Inherent Agent: principal should pay for torts of their agents. Respondeat Superior. Hold the principal responsible for some of the acts of their agents, which weren't auth, but nevertheless close to/incidental to acts which were authorized. In general, as a predicate to inherent agency, it is req'd that there must be an existing agency. 3rd pty has a reas belief that the agent has the auth which he exercises. Generally don't have any holding out by the principal, principal is either undisclosed/partly disclosed. Principal is responsible for unauthorized acts incidental to the agent's actual powers.

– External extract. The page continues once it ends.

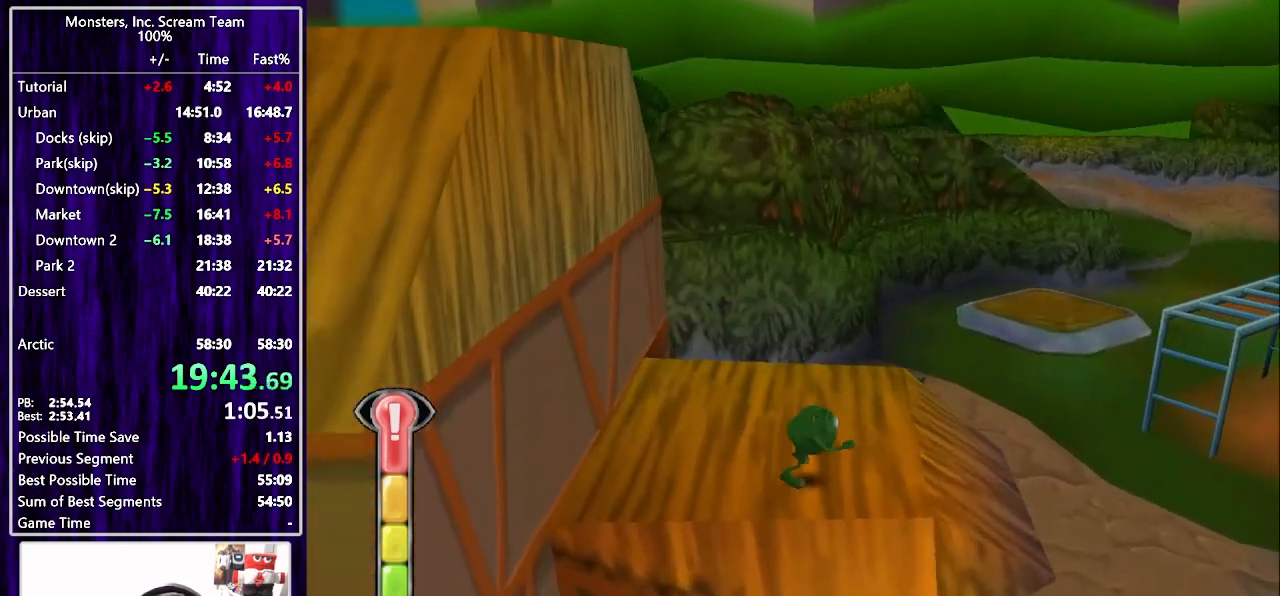
{"buttons": ["DPAD_RIGHT"], "left_stick": "center", "right_stick": "center", "events": [[17, "DPAD_LEFT", "down"], [17, "DPAD_RIGHT", "up"], [33, "DPAD_UP", "up"], [117, "CROSS", "up"], [233, "CROSS", "down"], [267, "DPAD_UP", "down"], [333, "DPAD_LEFT", "up"], [350, "DPAD_RIGHT", "down"], [400, "CROSS", "up"], [417, "DPAD_UP", "up"]]}
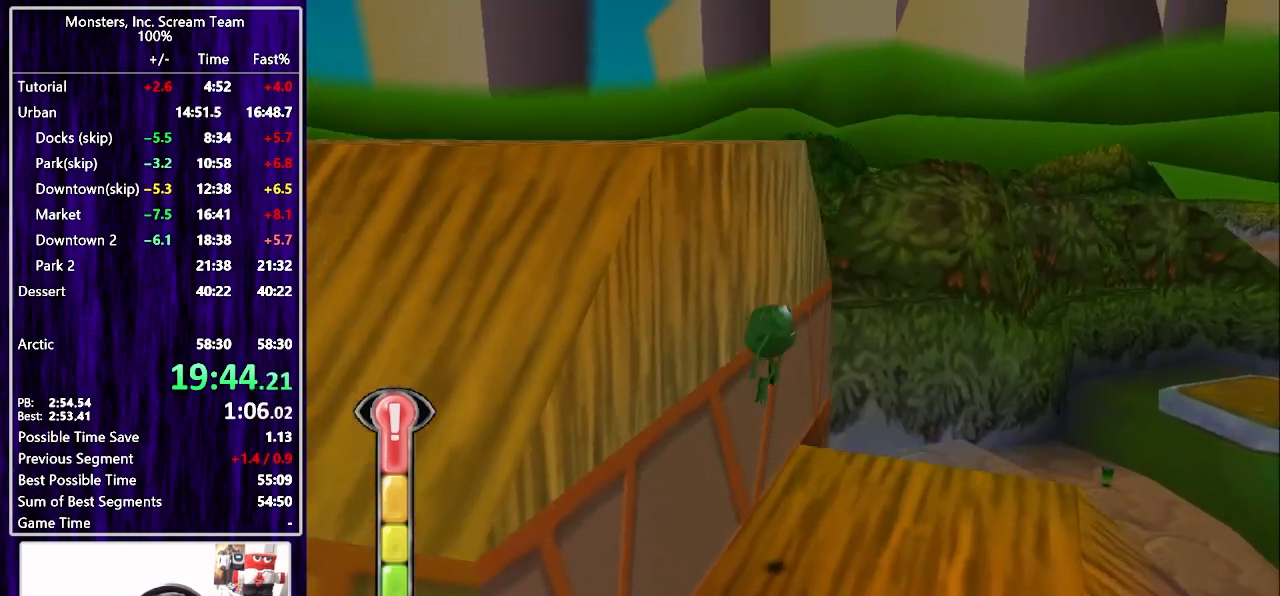
{"buttons": ["DPAD_UP", "DPAD_LEFT"], "left_stick": "center", "right_stick": "center", "events": [[33, "CROSS", "down"], [33, "DPAD_DOWN", "down"], [33, "DPAD_RIGHT", "up"], [50, "DPAD_DOWN", "up"], [50, "DPAD_LEFT", "down"], [283, "DPAD_UP", "down"], [333, "CROSS", "up"], [333, "DPAD_UP", "up"], [367, "DPAD_UP", "down"]]}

The Scope of Authority; Apparent Authority: LIND V. SCHENLEY INDUSTRIES, INC. [Apparent Authority]:
P worked for Park, who later merged into Schenley (D). P originally worked for Herrfeldt, who later told him that he'd been promoted & was to now report to Kaufman. Lind contends Kaufman told him he'd get his regular salary plus a 1% commission on the sales of the people under him. Pro: Jury found for Lind, then the judge issued a jnov. App Ct rev'd & remanded back to trial ct to reinstate the J for Lind Apparent Auth: principal acts in such a manner as to convey the impression to a 3rd pty that an agent has certain powers thich he may/may not actually possess. 1% would quadruple the salary of Lind's supervisor, Kaufman. May be unreas for Lind to believe that he was offered that salary.
Three-Seventy Leasing Corporation v. Ampex Corp: Joyce owned 370 Leasing Corp, Kays was his salesman. Cost of memory units was 100,000 each & w/a down payment of 150,000. Nov 17,1972 Kays sent Joyce a confirmatory memo for the delivery dates for the memory units. An agent has apparent authority sufficient to bind the principal when the principal acts in such a manner as would lead a res. prudent person to suppose that hte agent had the auth he purported to exercise. Muller agreed that all communications were to be channeled thru Kays to Joyce Neither Mueller nor Kays has the auth to bind Joyce in this case. Ampex should indicate that all negotiations are subject to the approval of the K manager. Joyce should have inquired as to who had the auth to make a binding K. A resolution from the board of directors of the firm, issued by the Firm Secretary should be issued/requested by Joyce to assure who has the auth to form a binding K.
Indicators of Apparent Authority: -a holding out to the public that the person is an agent -Kays was held out that he had authority, indicia of app. authority Quest: Whether person was held out as having apparent authority.
Billops v. Magness Construction Co.: P's entered K to rent a ballroom at the franchisee's hotel. Day of the banquet, director of the ballroom requested additional money (extortion) & P's refused. Director continued to ruin the entire affair. This ct finds evidence of actual & apparent authority.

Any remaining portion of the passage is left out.